Though at first glance, Armstrong’s primary research interests, which are psoriasis and telemedicine, might appear unrelated, there is a common thread.
“I am interested in improving the quality of care for psoriasis patients and in utilizing tools, like telemedicine, to improve care for all dermatology patients,” said Armstrong, associate professor of clinical dermatology and associate dean for clinical research at the Keck School of Medicine of USC.
Armstrong has conducted research on the safety and efficacy of biologics, a relatively new class of drugs for treating psoriasis, a skin condition that can be both physically and psychologically challenging for millions of sufferers. She also examines overall treatment patterns for psoriasis patients with the goal of identifying gaps in patient care.
One of the gaps, she said, comes from the fact that, although the new treatments are improving the quality of life for many patients, access to them still is not equal. Gaps in patient care also are the result of patients ending treatment because it hasn’t been effective or because their provider hasn’t offered them the full range of treatment options.

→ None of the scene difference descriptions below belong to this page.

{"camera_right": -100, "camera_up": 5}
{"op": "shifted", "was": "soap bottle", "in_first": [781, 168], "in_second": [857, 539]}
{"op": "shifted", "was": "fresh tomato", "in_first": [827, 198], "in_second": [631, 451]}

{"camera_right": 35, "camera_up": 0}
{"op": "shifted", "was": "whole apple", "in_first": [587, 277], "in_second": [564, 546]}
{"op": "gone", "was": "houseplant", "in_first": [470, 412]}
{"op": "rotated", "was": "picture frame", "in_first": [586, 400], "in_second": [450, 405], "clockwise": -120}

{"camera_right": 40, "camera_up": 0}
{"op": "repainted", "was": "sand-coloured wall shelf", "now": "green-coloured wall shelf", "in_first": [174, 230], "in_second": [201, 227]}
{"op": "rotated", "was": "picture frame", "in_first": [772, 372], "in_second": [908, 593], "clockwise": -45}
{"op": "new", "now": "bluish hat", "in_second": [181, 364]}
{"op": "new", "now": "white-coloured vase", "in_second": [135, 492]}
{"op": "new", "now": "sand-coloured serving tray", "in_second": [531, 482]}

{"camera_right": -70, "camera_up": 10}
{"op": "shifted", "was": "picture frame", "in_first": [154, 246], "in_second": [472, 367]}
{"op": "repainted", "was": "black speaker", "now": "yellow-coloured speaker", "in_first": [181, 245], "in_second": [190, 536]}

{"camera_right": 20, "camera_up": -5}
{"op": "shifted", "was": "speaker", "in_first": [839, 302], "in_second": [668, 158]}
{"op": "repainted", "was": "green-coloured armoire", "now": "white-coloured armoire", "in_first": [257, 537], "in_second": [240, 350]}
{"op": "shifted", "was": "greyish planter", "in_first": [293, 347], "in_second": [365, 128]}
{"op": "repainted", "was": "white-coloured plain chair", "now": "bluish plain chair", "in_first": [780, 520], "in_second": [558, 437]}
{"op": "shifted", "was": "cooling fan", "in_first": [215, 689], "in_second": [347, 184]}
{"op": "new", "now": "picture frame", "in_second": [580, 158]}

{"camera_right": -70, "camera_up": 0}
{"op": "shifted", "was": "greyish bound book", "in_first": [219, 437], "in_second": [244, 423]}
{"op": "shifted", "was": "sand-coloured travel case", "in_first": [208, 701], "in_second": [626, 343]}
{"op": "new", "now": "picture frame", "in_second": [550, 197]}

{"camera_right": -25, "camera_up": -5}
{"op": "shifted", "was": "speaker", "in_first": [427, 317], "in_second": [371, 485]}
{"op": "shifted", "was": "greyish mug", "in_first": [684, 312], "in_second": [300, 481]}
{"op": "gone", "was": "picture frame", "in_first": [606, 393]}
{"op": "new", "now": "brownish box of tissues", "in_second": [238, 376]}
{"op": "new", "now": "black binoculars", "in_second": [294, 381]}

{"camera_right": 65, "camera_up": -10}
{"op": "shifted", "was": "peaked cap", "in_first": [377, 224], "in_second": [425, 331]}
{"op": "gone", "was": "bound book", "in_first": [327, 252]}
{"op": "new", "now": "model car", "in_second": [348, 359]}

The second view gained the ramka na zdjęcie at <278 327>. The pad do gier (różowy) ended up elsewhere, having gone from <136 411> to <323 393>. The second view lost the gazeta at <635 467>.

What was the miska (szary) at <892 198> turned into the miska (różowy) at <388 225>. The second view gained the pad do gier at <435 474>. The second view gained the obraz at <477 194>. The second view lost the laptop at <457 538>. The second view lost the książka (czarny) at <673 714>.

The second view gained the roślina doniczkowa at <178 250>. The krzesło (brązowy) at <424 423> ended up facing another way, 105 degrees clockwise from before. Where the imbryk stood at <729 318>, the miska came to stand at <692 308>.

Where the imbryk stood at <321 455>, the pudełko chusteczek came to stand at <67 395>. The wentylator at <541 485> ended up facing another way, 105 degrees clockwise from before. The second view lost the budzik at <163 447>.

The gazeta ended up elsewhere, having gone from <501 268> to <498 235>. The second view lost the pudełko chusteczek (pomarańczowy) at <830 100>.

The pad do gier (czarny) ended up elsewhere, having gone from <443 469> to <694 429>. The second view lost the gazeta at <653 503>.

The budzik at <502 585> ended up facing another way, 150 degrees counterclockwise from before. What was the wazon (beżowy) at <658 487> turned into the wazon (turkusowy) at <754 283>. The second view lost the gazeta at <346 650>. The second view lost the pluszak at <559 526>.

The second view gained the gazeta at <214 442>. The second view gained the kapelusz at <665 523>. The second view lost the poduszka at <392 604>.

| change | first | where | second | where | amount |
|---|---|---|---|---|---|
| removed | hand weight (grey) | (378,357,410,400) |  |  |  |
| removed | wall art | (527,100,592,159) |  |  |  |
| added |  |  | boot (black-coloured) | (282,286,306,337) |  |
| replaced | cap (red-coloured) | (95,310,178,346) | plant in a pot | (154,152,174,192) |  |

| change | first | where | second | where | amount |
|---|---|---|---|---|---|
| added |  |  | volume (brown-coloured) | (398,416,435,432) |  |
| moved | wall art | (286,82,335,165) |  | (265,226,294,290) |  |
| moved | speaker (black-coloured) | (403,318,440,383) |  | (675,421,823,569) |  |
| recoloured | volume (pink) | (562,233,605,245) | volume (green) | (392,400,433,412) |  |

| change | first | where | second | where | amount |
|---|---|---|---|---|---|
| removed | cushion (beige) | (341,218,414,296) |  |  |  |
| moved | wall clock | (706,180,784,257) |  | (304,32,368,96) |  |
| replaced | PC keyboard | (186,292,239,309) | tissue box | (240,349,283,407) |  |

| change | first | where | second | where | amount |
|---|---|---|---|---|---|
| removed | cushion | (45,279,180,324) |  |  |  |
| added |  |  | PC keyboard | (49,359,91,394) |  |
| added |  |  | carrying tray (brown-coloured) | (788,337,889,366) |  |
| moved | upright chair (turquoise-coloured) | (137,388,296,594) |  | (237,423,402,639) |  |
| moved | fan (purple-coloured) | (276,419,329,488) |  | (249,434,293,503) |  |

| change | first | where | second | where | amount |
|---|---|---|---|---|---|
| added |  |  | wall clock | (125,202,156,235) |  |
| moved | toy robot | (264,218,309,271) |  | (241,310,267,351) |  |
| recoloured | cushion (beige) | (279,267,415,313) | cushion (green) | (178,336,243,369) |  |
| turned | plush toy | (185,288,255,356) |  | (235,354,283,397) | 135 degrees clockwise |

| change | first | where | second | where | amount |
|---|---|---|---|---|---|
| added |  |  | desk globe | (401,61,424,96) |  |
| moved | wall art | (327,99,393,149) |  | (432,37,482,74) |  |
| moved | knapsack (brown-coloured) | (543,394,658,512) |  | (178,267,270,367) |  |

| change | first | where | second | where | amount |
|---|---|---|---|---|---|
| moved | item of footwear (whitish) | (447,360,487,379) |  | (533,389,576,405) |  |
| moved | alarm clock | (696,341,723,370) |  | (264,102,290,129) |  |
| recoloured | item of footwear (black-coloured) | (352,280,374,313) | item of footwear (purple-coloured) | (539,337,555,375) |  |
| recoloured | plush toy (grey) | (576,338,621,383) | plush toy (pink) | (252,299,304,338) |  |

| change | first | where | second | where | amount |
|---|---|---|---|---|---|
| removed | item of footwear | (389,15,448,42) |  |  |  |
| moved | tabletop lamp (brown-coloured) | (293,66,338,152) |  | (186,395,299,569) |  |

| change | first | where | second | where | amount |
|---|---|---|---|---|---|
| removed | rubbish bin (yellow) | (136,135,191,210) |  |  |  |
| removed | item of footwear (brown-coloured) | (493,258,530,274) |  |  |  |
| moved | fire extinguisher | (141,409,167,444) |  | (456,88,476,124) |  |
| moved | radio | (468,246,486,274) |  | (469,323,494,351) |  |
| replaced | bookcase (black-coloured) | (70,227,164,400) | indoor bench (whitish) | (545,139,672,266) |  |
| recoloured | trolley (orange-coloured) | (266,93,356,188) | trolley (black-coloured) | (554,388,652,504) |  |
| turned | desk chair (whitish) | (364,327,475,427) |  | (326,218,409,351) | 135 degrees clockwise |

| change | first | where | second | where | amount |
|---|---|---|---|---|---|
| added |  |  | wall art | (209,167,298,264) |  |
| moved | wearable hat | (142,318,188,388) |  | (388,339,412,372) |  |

Armstrong also has been using telemedicine since she was a resident and “saw” patients on Nantucket Island, who normally would have to take a ferry to Massachusetts to see a dermatologist. Since then, she has seen many patients who cannot easily visit a dermatologist because they live in far-flung rural areas or because they are in prison.
Since coming to Keck Medicine of USC, Armstrong has expanded her telemedicine research to include people for whom making a doctor’s appointment is not as difficult, but still may require they take time off work, in an effort to understand if these patients will receive more regular care and follow-up care if it is more convenient.